Aliás, noutra pérola opinativa publicada no Expresso em Agosto, PPG chega ao cúmulo de se dizer contra a criação de DIAP's porque tal implicaria mais promoções no MP ... isto quando se sabe que juizes do mesmo curso do CEJ em 5/6 anos chegam a juizes de circulo, ao passo que os MP's marcam passo 10 e 15 anos para chegar a procuradores...
Na minha opinião, é um erro deixar passar tais artigos, a pretexto da irracionalidade dos mesmos. Aliás, é por serem tão polémicos que têm o tempo de antena que têm (e cada vez terão mais), pelo que será bom responder, não obviamente no tom de PPG, mas sem deixar passar tais atoardas como se nada fosse.
A. Beirão.
«Velas a ruins defuntos?»
O escrito do gouveia merecia era uma tomada de posição do CSM, que se preocupa mais com outras questões.
Quanto à oportuna e lúcida sugestão/proposta de Gastão: é bem verdade que talvez a única solução ideal para desanuviar o problema das picardias, rivalidades e corporativismos passasse pela unificação das magistraturas. O paradoxo é que esse processo iria provocar outro momento de conflitualidade ou mesmo de ruptura.
Aos poucos vai-se entendendo a ideia de Laborinho em querer um COnselho unificado para as magistraturas. Embora o modelo italiano (que no porcesso penal nos serviu de base de trabalho) de organização judiciária não seja de seguir à risca, o mesmo contém virtualidades, parece-me.
O papagaio PPG ( não consigo evitar este tipo de linguagem chocarreira com ideias/tipo, deste calibre), merece a atenção individual de quem se pronunciar sobre o que ele escreve.
Pedir a intervenção do SMMP, talvez seja demais. O SMMP deveria lutar por melhores condições de trabalho e remuneração. É para isso que os sindicatos servem.

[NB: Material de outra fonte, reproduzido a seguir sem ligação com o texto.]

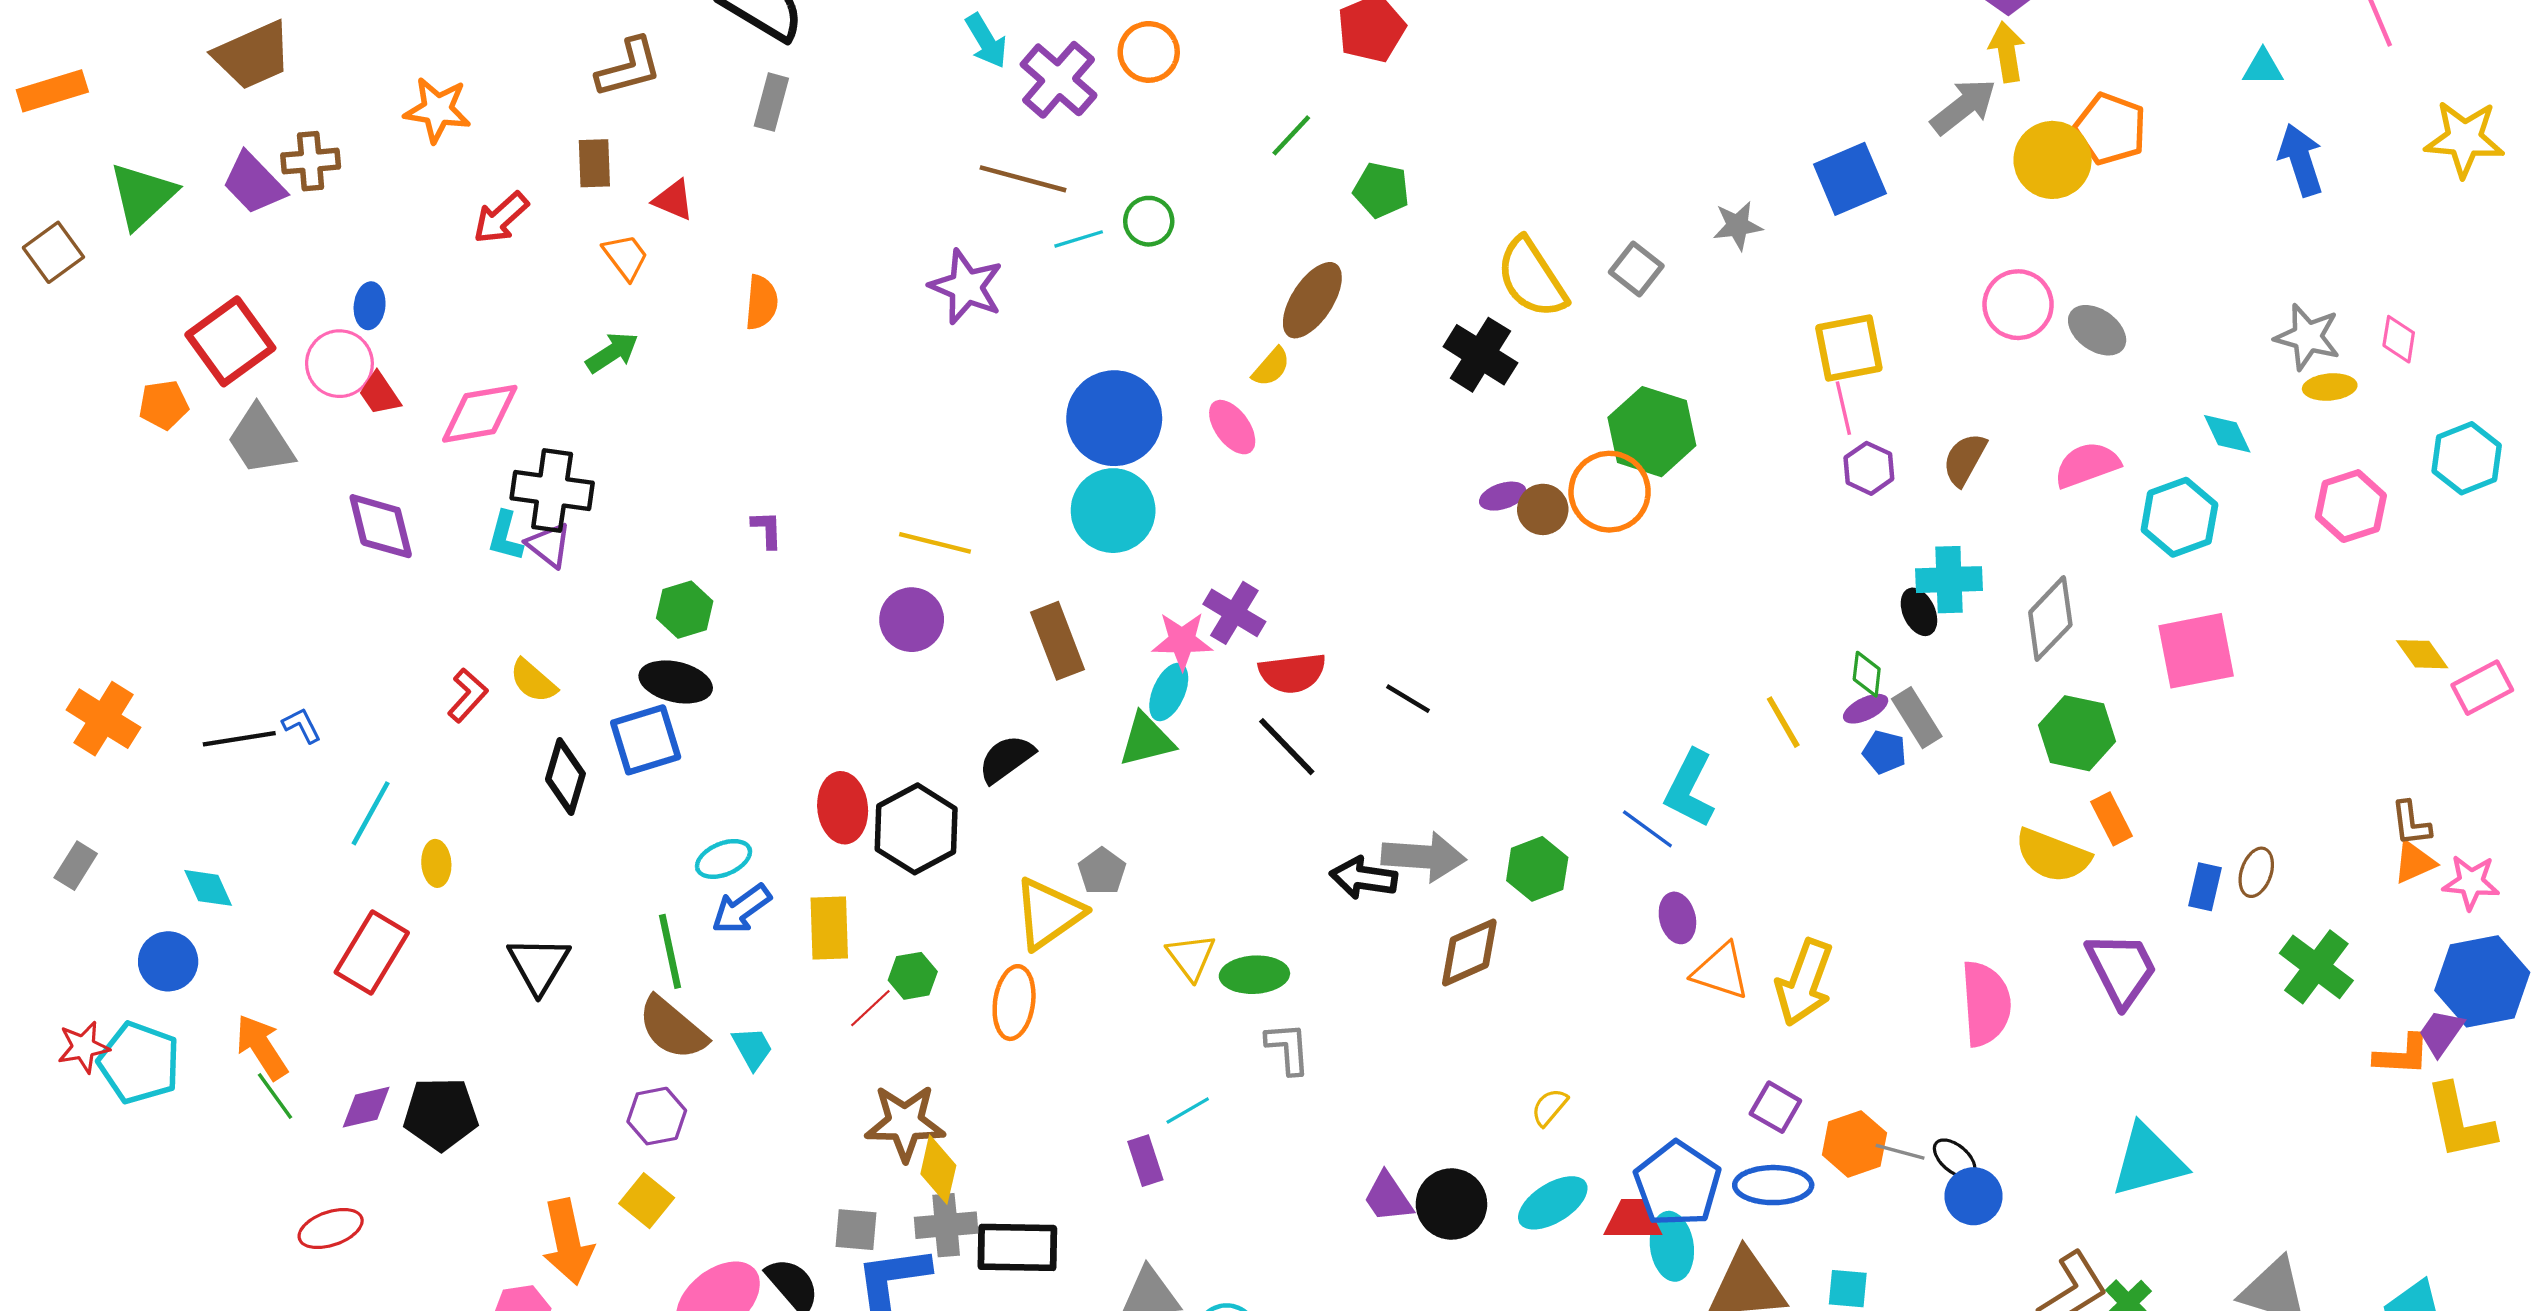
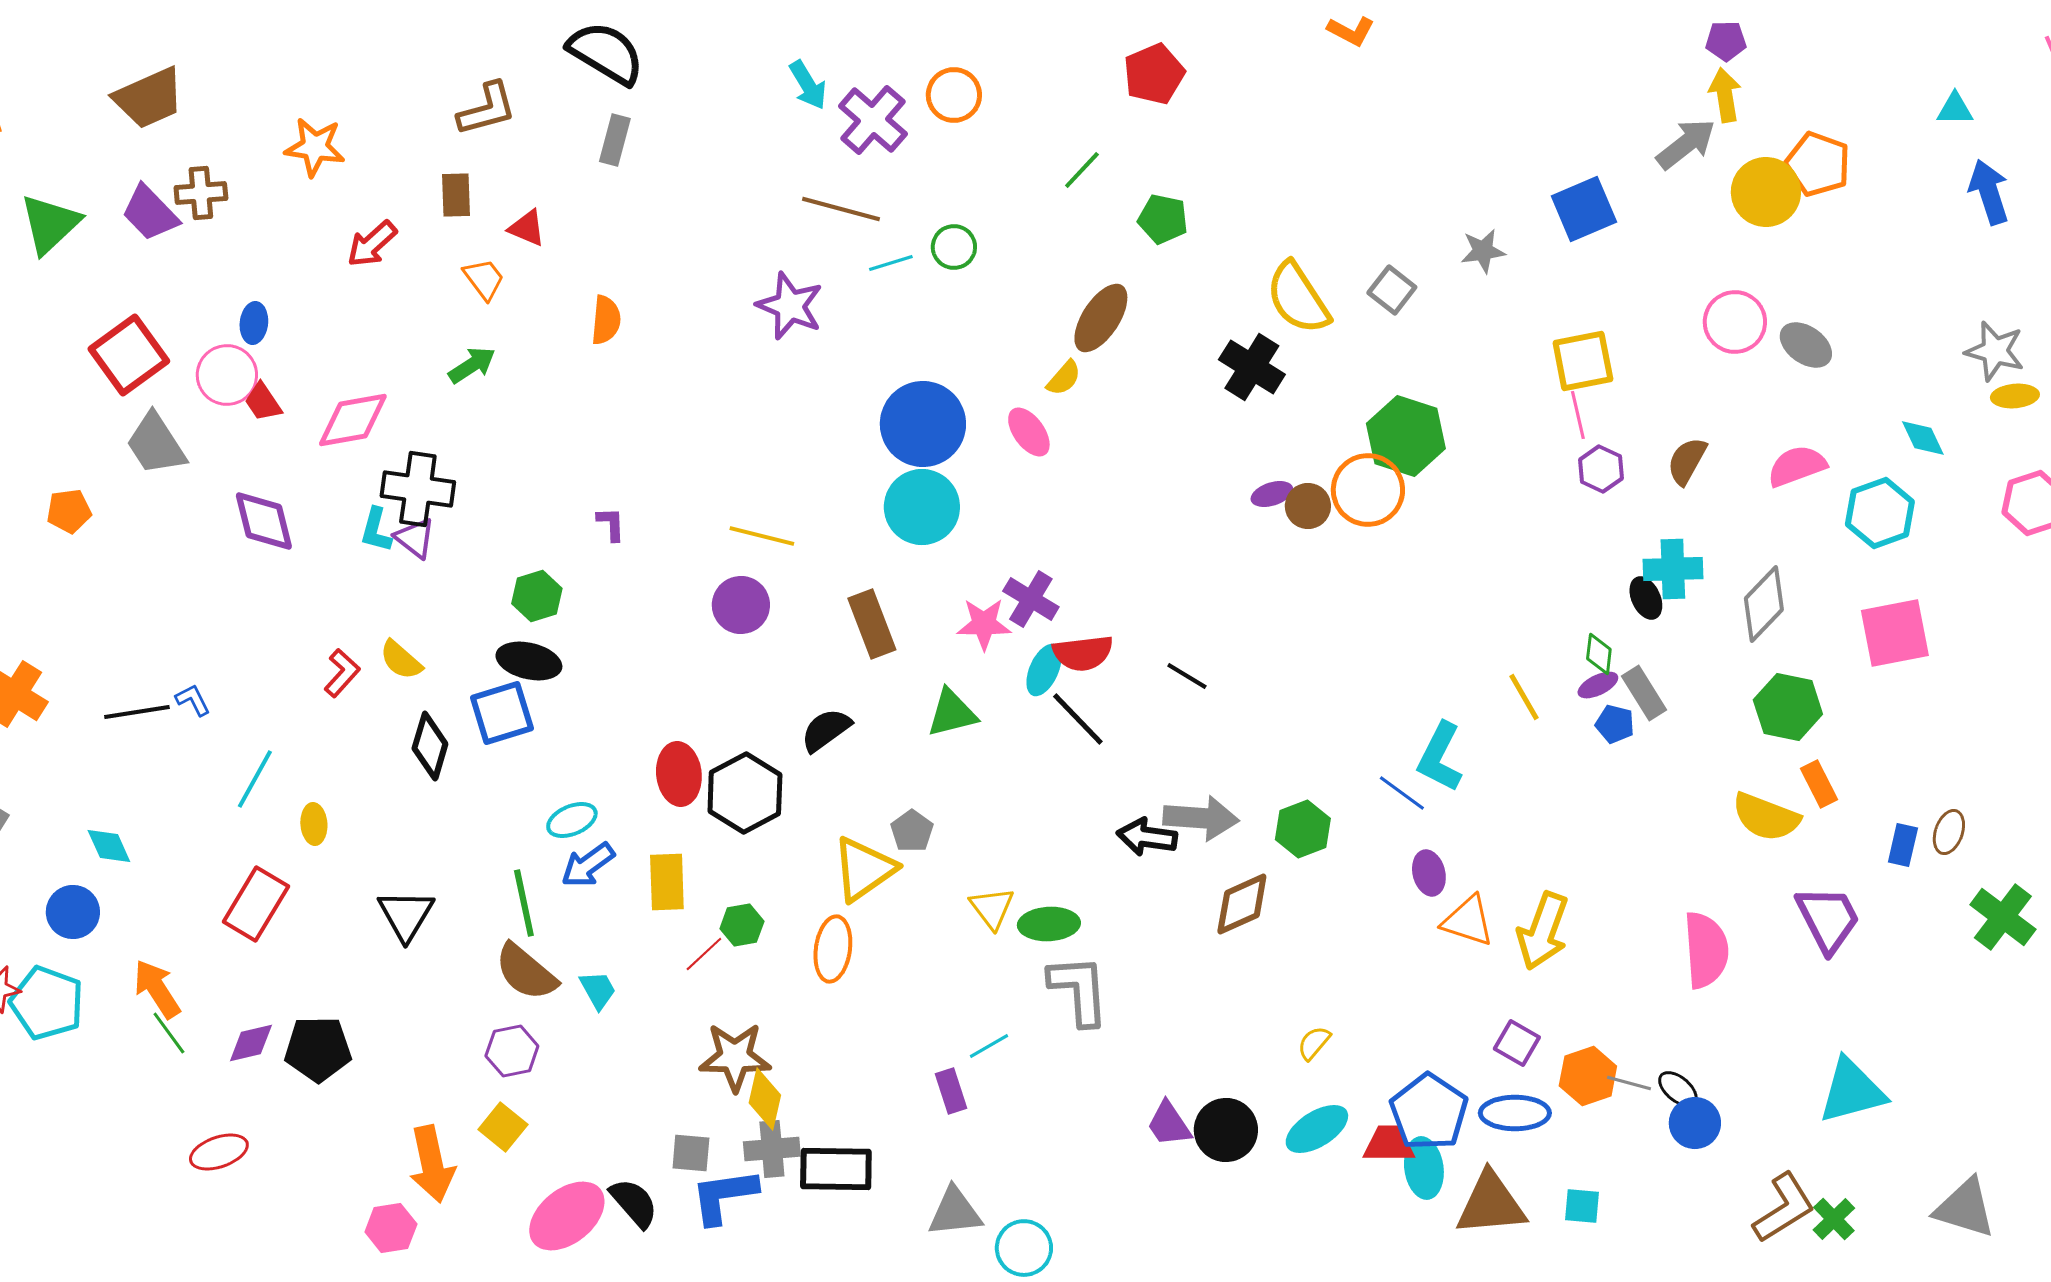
orange pentagon: (164, 405) -> (69, 511), moved
cyan ellipse: (1169, 692) -> (1044, 670), moved
gray L-shape: (1288, 1048) -> (1079, 990), size x1.5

Não me parece que devam servir para defenderem ideias avulsas em prol de uma "classe". Mesmo que sejam ideias sobre o Estatuto.
Mesmo que sejam um fórum, deveriam deixar aos participantes individuais as despesas das opiniões.
Quanto ao CSM, nada há a esperar.
Por um lado, há a liberdade de expressão que deve ser assegurada, mesmo a abencerragens como o PPG. Por outro, só quando ele fala/escreve na qualidade de "juiz de círculo", é que o CSM deveria dizer: "alto aí, ó "juiz de círculo"! Se queres o penacho da beca posta, vai para o círculo trabalhar e se quiseres escrever, fá-lo por tua conta e risco, sem emporcalhares os juizes em geral, com ideias peregrinas de lugares mal frequentados" . Assim é que devia ser!